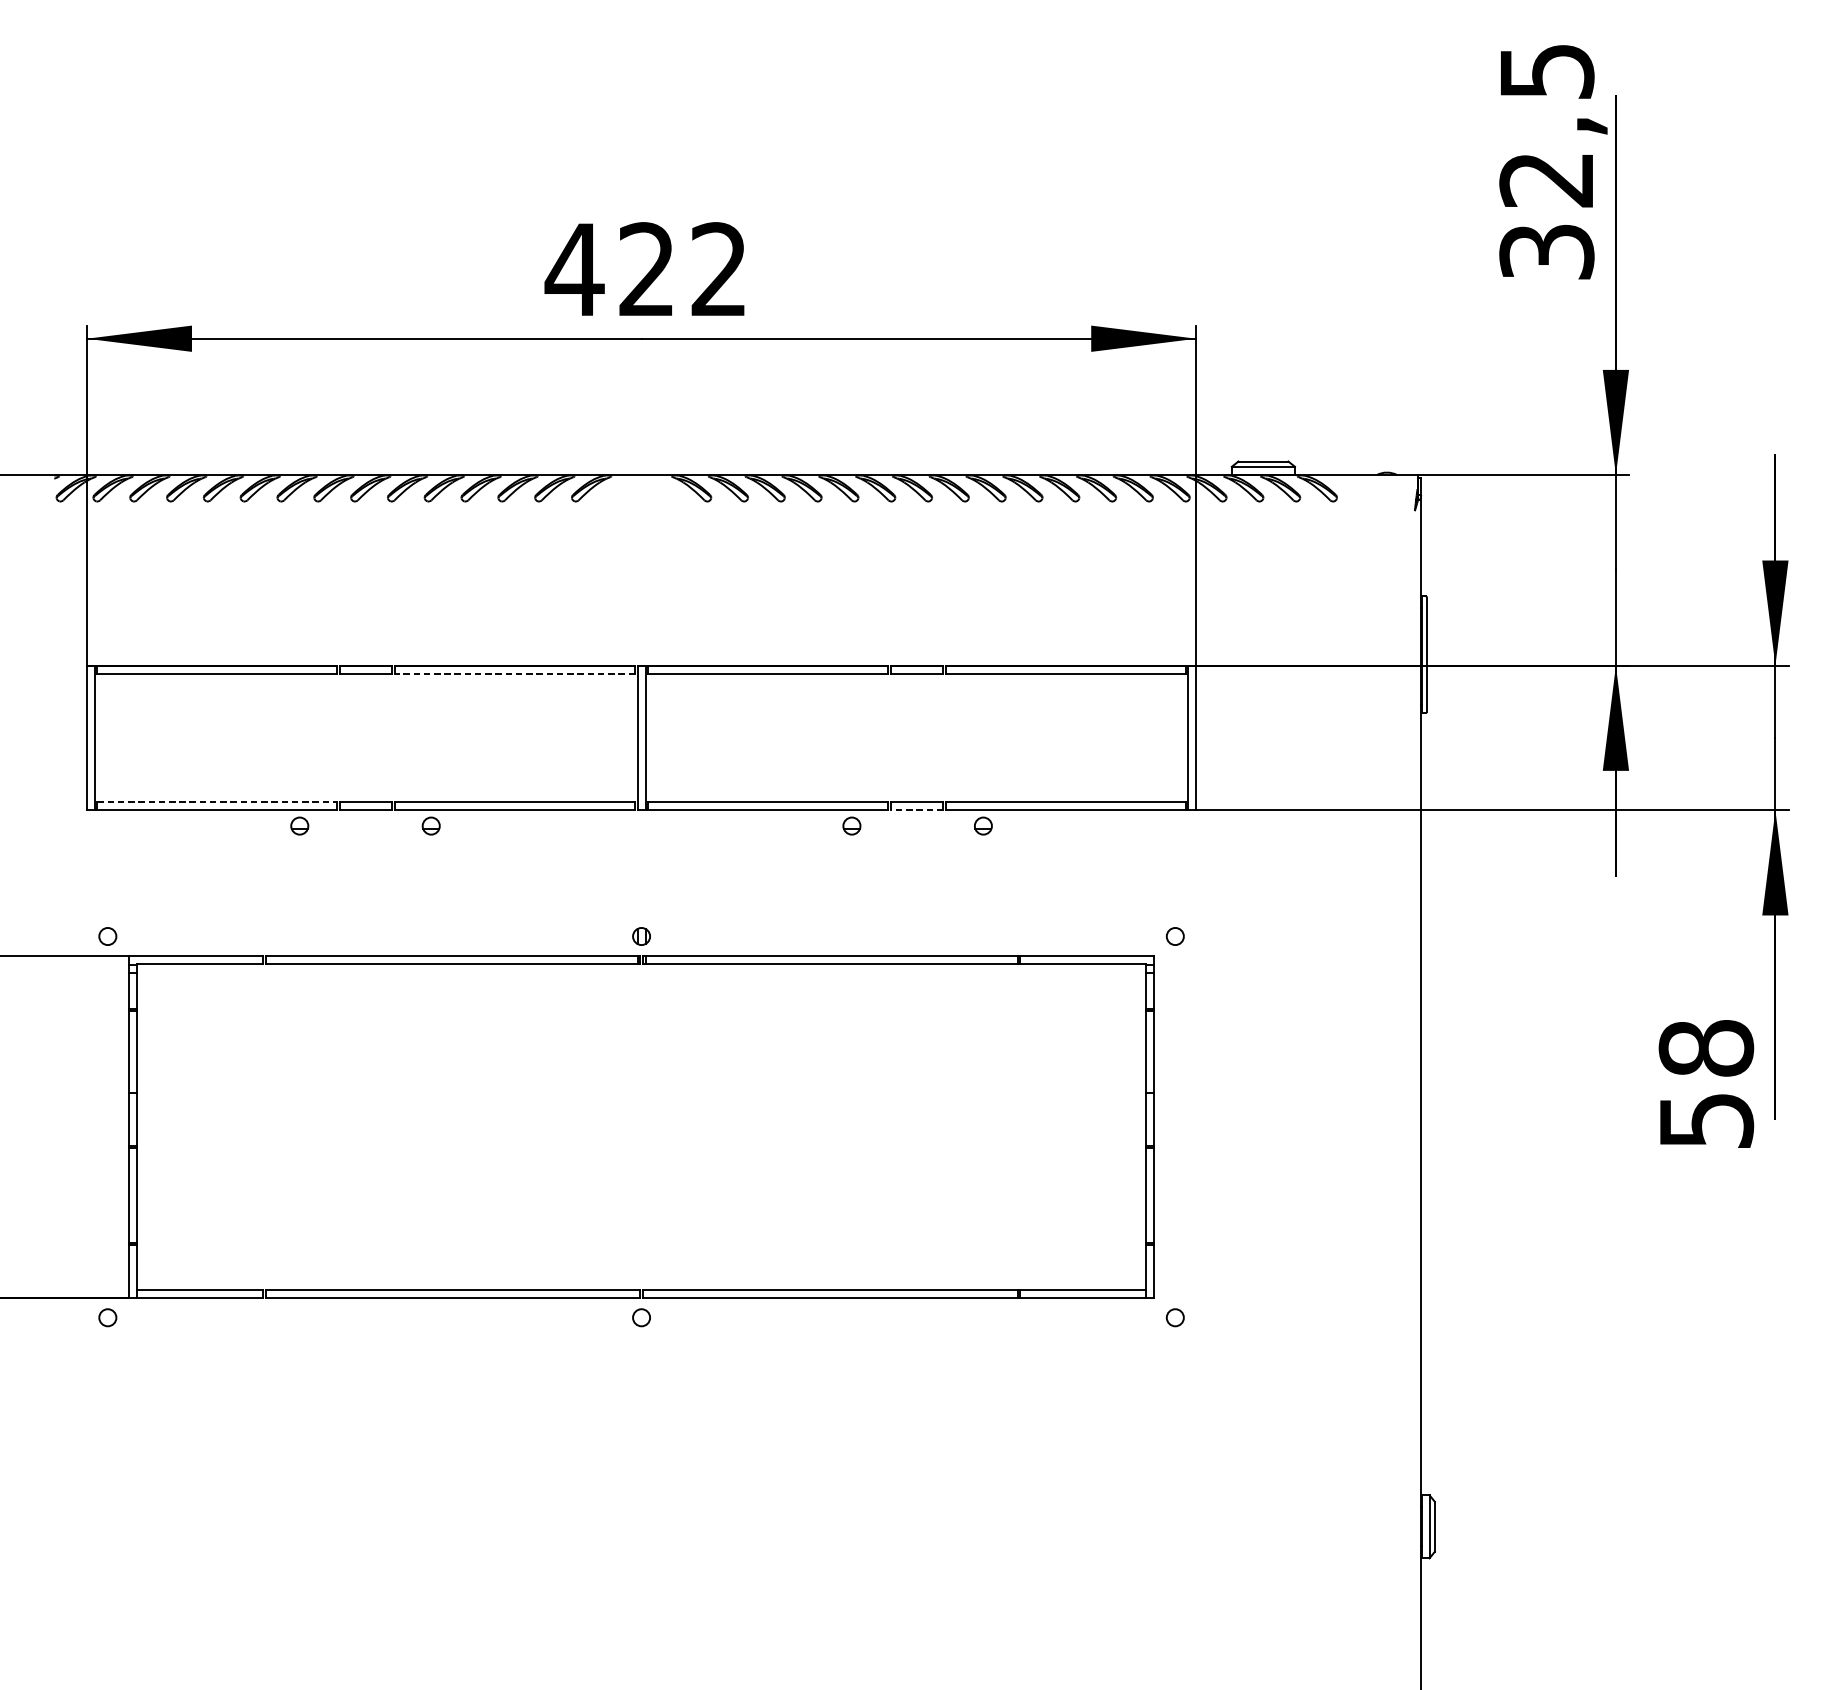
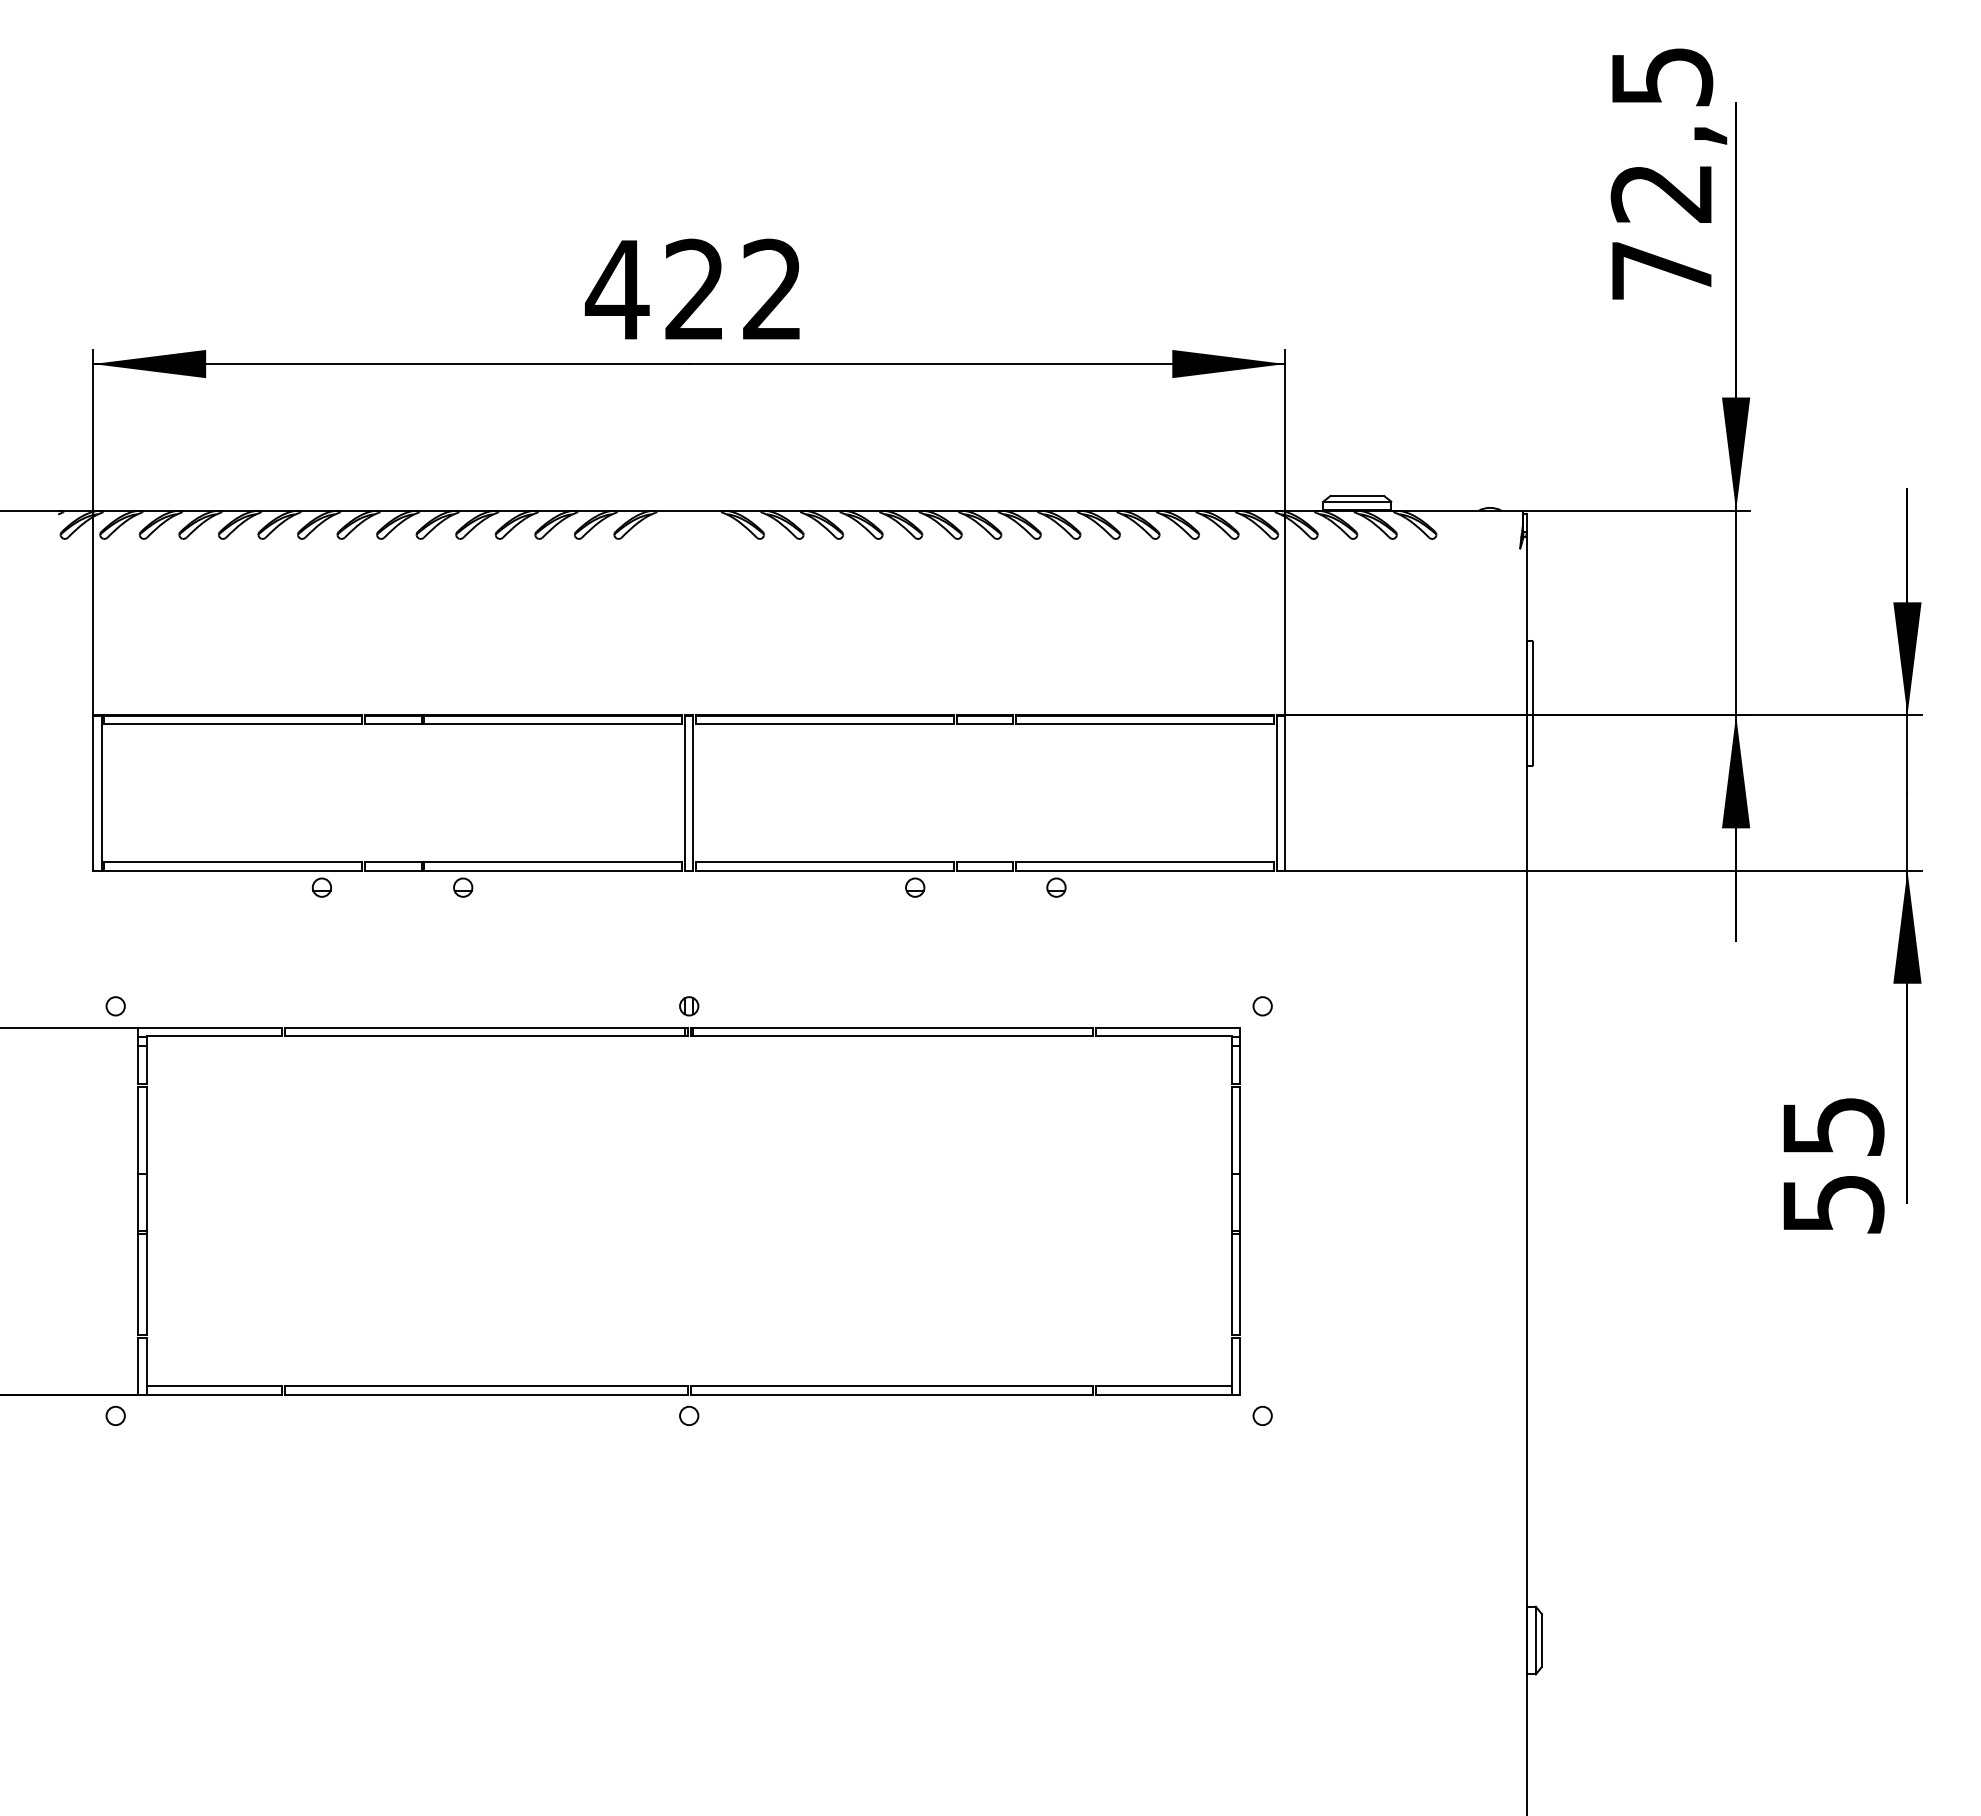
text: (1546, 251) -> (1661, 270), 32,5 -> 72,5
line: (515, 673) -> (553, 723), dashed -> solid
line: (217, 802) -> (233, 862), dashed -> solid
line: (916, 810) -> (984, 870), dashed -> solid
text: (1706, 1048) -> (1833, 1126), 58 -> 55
++++++++++
Problem to work on: Which lines above include the string "text"? Show them.

Result for this exercise:
text: (1546, 251) -> (1661, 270), 32,5 -> 72,5
text: (1706, 1048) -> (1833, 1126), 58 -> 55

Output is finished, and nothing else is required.